++++ PROVIDED DATA

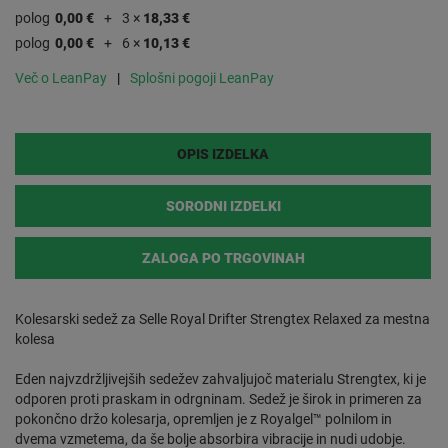
polog
0,00 €
3 ×
18,33 €
polog
0,00 €
6 ×
10,13 €
Več o LeanPay
Splošni pogoji LeanPay
OPIS IZDELKA
SORODNI IZDELKI
ZALOGA PO TRGOVINAH
Kolesarski sedež za Selle Royal Drifter Strengtex Relaxed za mestna
kolesa
Eden najvzdržljivejših sedežev zahvaljujoč materialu Strengtex, ki je
odporen proti praskam in odrgninam. Sedež je širok in primeren za
pokončno držo kolesarja, opremljen je z Royalgel™ polnilom in
dvema vzmetema, da še bolje absorbira vibracije in nudi udobje.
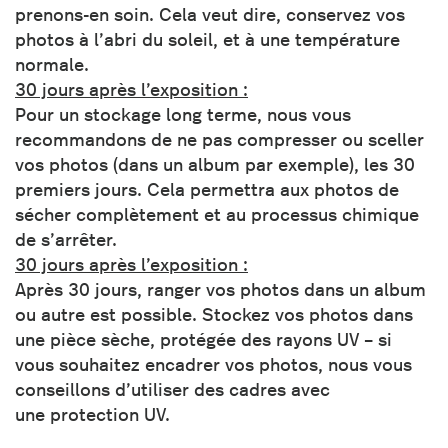
prenons-en soin. Cela veut dire, conservez vos
photos à l’abri du soleil, et à une température
normale.
30 jours après l’exposition :
Pour un stockage long terme, nous vous
recommandons de ne pas compresser ou sceller
vos photos (dans un album par exemple), les 30
premiers jours. Cela permettra aux photos de
sécher complètement et au processus chimique
de s’arrêter.
30 jours après l’exposition :
Après 30 jours, ranger vos photos dans un album
ou autre est possible. Stockez vos photos dans
une pièce sèche, protégée des rayons UV – si
vous souhaitez encadrer vos photos, nous vous
conseillons d’utiliser des cadres avec
une protection UV.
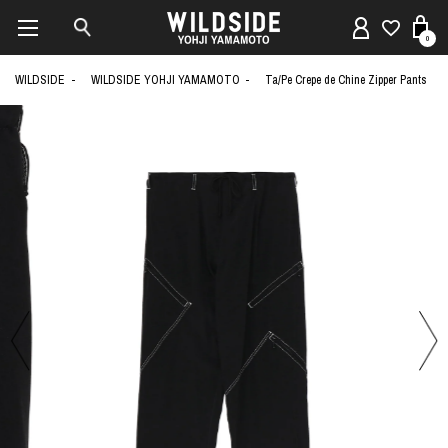
0
WILDSIDE
WILDSIDE YOHJI YAMAMOTO
Ta/Pe Crepe de Chine Zipper Pants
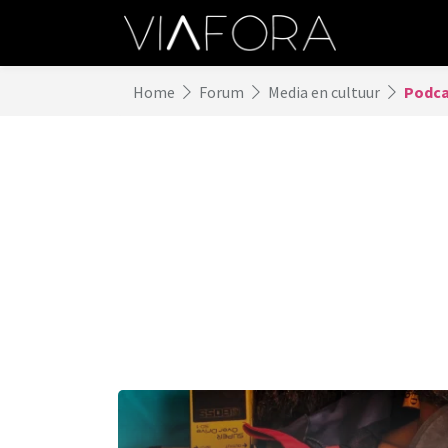
Home
Forum
Media en cultuur
Podca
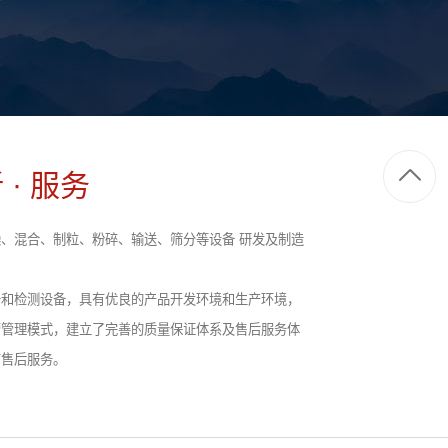
 · 服务
、混合、制粒、粉碎、输送、筛分等设备 研发及制造
备和检测设备，具有优良的产品开发环境和生产环境，
营管理模式，建立了完善的质量保证体系及售后服务体
前售后服务。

++++++++

**DIRECTIVE:**
Copy the text of every item above line by line, without changing anything, and leave the pictures out of your answer.

**EXERCISE SOLUTION:**
polog
0,00 €
3 ×
18,33 €
polog
0,00 €
6 ×
10,13 €
Več o LeanPay
Splošni pogoji LeanPay
OPIS IZDELKA
SORODNI IZDELKI
ZALOGA PO TRGOVINAH
Kolesarski sedež za Selle Royal Drifter Strengtex Relaxed za mestna
kolesa
Eden najvzdržljivejših sedežev zahvaljujoč materialu Strengtex, ki je
odporen proti praskam in odrgninam. Sedež je širok in primeren za
pokončno držo kolesarja, opremljen je z Royalgel™ polnilom in
dvema vzmetema, da še bolje absorbira vibracije in nudi udobje.
prenons-en soin. Cela veut dire, conservez vos
photos à l’abri du soleil, et à une température
normale.
30 jours après l’exposition :
Pour un stockage long terme, nous vous
recommandons de ne pas compresser ou sceller
vos photos (dans un album par exemple), les 30
premiers jours. Cela permettra aux photos de
sécher complètement et au processus chimique
de s’arrêter.
30 jours après l’exposition :
Après 30 jours, ranger vos photos dans un album
ou autre est possible. Stockez vos photos dans
une pièce sèche, protégée des rayons UV – si
vous souhaitez encadrer vos photos, nous vous
conseillons d’utiliser des cadres avec
une protection UV.
0
WILDSIDE
WILDSIDE YOHJI YAMAMOTO
Ta/Pe Crepe de Chine Zipper Pants
Home
Forum
Media en cultuur
Podca
 · 服务
、混合、制粒、粉碎、输送、筛分等设备 研发及制造
备和检测设备，具有优良的产品开发环境和生产环境，
营管理模式，建立了完善的质量保证体系及售后服务体
前售后服务。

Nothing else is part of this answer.